Het onderzoek ter zitting heeft plaatsgevonden op 21 januari 2015. Belanghebbende heeft het Hof bij brief van 20 januari 2015 doen berichten dat zij niet ter zitting zal verschijnen; zij heeft bij die brief tevens een pleitnota ingezonden. Van het verhandelde ter zitting is een proces-verbaal opgemaakt dat met deze uitspraak wordt meegezonden.

2 Feiten

2.1.

De rechtbank heeft in haar uitspraak, waarin belanghebbende is aangeduid als ‘eiseres’ en de inspecteur als ‘verweerder’, de navolgende feiten vastgesteld :

“1. Aan eiseres is, na verleend uitstel, een uitnodiging gestuurd om vóór 1 mei 2012 aangifte Vpb over het boekjaar 2010/2011 (de aangifte) te doen. Met dagtekening 24 oktober 2012 heeft verweerder aan eiseres een herinnering gestuurd om aangifte te doen. Hierna heeft eiseres van verweerder een aanmaning ontvangen om alsnog, uiterlijk 18 december 2012, aangifte te doen. In de aanmaning heeft verweerder eiseres erop gewezen dat een boete zal worden opgelegd als de aangifte niet vóór deze datum is ontvangen.
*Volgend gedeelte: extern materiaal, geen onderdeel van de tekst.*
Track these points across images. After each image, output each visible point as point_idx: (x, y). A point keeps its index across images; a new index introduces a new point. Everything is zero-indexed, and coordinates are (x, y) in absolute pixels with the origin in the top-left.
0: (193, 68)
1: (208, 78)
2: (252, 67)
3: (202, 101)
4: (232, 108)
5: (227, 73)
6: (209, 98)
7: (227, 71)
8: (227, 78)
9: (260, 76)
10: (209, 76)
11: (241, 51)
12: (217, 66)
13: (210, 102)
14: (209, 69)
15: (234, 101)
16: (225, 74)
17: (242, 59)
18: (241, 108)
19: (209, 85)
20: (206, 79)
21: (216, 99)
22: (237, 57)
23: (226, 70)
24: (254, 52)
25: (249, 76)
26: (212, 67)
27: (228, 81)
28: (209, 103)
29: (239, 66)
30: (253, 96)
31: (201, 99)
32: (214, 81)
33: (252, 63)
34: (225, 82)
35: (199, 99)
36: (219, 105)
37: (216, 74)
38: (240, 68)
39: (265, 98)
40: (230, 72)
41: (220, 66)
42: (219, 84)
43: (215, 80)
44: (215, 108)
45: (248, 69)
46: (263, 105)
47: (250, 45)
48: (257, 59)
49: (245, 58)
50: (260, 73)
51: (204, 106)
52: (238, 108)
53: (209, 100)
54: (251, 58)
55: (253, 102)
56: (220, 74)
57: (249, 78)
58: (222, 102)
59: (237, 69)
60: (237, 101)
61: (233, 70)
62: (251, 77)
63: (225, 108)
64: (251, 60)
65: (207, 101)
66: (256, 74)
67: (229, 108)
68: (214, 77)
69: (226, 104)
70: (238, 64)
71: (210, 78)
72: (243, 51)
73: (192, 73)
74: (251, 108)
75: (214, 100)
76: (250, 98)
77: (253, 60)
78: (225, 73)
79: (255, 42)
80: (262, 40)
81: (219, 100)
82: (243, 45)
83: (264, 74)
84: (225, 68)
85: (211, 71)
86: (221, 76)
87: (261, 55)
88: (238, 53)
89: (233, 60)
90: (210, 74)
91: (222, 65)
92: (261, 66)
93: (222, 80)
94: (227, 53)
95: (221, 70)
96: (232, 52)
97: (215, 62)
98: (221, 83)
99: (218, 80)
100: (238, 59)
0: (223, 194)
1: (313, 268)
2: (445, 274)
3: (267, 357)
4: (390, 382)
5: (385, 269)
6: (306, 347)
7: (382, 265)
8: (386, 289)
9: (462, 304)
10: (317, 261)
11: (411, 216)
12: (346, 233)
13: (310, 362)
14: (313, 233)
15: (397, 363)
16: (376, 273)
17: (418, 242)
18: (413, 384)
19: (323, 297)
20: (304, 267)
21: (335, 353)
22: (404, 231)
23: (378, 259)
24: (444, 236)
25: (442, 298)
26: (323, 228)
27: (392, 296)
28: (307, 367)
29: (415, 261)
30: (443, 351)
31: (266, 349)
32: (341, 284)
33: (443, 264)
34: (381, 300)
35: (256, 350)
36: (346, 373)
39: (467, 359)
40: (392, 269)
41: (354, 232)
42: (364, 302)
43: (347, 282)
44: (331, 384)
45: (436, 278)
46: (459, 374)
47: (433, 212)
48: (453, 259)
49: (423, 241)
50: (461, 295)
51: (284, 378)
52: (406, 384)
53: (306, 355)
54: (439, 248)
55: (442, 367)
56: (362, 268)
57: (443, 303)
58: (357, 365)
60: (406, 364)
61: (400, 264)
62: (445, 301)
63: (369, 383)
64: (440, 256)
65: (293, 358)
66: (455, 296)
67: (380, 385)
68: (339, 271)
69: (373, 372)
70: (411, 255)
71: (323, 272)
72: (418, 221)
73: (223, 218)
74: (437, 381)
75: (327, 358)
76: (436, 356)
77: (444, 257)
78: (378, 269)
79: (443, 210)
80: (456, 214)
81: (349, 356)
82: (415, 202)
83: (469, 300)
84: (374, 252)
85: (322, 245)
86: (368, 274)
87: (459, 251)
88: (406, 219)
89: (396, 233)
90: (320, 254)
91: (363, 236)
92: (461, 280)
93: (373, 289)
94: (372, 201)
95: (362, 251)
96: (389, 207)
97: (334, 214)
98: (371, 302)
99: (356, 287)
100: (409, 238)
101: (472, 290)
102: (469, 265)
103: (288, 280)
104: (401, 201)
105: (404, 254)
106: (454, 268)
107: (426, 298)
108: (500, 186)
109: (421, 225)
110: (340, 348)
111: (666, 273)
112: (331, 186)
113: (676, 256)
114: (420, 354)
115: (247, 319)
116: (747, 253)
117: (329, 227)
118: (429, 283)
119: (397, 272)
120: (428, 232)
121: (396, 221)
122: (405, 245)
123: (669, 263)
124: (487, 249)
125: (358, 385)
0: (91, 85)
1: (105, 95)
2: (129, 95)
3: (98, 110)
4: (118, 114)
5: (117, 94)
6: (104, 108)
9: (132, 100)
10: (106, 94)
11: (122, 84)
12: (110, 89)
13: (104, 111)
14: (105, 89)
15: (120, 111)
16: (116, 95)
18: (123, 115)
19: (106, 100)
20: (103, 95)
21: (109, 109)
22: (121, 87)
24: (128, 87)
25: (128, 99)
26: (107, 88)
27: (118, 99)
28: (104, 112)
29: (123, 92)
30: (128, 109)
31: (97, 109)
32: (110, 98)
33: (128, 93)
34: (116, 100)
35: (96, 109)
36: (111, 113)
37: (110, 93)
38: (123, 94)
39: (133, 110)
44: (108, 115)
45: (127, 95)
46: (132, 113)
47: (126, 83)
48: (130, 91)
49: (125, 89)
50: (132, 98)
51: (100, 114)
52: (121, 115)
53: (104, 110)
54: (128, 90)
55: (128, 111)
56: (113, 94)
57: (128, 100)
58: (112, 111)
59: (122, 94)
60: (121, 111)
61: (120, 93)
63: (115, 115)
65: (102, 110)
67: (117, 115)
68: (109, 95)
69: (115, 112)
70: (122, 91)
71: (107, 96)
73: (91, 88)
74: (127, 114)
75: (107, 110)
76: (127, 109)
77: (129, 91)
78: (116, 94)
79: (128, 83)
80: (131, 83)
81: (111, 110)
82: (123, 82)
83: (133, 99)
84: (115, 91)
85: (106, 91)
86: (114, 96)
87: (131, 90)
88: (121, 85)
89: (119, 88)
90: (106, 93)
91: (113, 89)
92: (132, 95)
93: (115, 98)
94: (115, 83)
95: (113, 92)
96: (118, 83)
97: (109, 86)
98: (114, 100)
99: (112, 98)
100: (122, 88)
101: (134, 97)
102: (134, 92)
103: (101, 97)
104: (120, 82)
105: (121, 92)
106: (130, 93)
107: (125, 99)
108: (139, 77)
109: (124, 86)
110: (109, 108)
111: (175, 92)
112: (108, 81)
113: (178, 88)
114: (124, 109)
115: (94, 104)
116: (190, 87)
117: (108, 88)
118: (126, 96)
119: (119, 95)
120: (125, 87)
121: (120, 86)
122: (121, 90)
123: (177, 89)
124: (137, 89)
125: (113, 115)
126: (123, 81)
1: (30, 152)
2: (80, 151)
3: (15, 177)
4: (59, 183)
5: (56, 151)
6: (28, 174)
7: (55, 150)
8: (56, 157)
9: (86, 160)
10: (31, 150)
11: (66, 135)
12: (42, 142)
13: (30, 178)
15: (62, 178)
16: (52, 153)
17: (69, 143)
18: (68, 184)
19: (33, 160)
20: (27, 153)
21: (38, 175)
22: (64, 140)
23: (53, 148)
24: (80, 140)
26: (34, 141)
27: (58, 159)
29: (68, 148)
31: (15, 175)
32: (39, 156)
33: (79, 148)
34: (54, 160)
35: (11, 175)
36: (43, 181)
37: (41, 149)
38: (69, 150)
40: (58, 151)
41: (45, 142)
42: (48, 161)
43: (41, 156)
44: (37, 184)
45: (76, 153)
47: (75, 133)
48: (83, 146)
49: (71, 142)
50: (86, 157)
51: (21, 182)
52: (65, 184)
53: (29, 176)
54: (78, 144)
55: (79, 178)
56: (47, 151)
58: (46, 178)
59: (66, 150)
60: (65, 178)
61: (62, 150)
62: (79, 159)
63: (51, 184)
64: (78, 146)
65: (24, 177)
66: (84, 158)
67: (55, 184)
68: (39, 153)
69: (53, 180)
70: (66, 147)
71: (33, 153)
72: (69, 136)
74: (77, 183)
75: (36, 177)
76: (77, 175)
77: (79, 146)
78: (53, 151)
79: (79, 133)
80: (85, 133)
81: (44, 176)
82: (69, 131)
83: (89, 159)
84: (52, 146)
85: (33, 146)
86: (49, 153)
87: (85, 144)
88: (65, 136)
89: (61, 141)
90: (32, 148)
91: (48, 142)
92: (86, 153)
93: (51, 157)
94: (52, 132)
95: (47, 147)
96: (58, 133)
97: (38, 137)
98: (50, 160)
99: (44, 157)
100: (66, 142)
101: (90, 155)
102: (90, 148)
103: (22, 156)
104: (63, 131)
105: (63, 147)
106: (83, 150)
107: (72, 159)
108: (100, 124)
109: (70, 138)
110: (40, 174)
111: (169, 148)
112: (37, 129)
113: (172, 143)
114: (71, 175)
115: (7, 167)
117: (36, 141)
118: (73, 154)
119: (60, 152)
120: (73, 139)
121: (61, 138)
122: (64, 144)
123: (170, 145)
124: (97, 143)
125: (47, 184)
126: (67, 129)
2. Verweerder heeft met dagtekening 9 februari 2013 de aanslag ambtshalve vastgesteld. Bij aparte beschikking is aan eiseres een verzuimboete opgelegd van € 2.460.”

2.2.

Nu tegen deze feitenvaststelling door de rechtbank geen bezwaren door partijen zijn ingebracht, gaat ook het Hof van die feiten uit.

3 Geschil in hoger beroep

In hoger beroep is, evenals in eerste aanleg, in geschil of de onderhavige verzuimboete terecht en tot het juiste bedrag is opgelegd.

Partijen doen hun standpunten steunen op de gronden welke door hen zijn aangevoerd in de van hen afkomstige stukken.